__Activity__:
Please pick out every line in the data below that contains the word "humidity", and copy each of those lines.

__Study material__:
=== Section Start ===

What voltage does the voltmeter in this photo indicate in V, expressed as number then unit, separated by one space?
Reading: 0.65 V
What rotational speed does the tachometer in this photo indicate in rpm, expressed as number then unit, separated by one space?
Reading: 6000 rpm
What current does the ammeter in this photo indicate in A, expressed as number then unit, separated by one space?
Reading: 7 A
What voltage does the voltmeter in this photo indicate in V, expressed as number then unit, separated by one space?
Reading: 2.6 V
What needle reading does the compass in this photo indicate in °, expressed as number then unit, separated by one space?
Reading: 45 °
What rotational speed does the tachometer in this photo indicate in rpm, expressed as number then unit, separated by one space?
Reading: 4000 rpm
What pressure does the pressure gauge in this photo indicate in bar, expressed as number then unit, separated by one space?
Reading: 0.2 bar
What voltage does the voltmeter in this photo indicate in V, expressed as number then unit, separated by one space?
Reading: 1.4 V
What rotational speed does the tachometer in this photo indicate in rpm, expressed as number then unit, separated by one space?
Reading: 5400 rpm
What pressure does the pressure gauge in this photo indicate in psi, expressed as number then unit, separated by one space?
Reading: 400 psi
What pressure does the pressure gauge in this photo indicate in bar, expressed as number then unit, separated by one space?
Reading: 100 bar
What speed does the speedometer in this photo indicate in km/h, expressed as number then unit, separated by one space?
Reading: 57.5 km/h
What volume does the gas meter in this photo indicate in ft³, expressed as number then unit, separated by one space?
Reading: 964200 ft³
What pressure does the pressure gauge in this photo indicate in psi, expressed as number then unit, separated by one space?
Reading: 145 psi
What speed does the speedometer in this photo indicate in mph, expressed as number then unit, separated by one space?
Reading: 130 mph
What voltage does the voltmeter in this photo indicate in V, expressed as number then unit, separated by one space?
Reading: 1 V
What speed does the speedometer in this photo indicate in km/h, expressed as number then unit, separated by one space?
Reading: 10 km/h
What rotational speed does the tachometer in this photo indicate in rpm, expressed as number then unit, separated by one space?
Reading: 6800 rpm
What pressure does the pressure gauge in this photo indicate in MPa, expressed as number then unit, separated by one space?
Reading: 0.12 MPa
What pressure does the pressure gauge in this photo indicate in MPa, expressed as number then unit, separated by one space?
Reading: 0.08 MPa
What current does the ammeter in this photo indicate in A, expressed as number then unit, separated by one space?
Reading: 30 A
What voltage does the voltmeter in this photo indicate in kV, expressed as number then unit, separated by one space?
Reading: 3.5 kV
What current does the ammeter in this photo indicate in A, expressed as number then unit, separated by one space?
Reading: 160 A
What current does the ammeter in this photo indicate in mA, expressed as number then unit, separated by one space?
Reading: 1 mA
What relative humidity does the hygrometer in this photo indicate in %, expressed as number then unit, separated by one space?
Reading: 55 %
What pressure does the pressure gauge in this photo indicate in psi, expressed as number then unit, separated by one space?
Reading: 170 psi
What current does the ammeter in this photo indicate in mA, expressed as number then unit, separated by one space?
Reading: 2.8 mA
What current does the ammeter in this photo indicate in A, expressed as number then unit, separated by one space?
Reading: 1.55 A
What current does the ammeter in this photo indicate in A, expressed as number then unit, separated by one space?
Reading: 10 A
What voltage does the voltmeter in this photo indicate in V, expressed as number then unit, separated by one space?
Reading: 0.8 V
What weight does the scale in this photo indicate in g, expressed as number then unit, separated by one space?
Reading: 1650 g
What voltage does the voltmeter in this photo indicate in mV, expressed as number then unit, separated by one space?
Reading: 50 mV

=== Section End ===

__Finished exercise__:
What relative humidity does the hygrometer in this photo indicate in %, expressed as number then unit, separated by one space?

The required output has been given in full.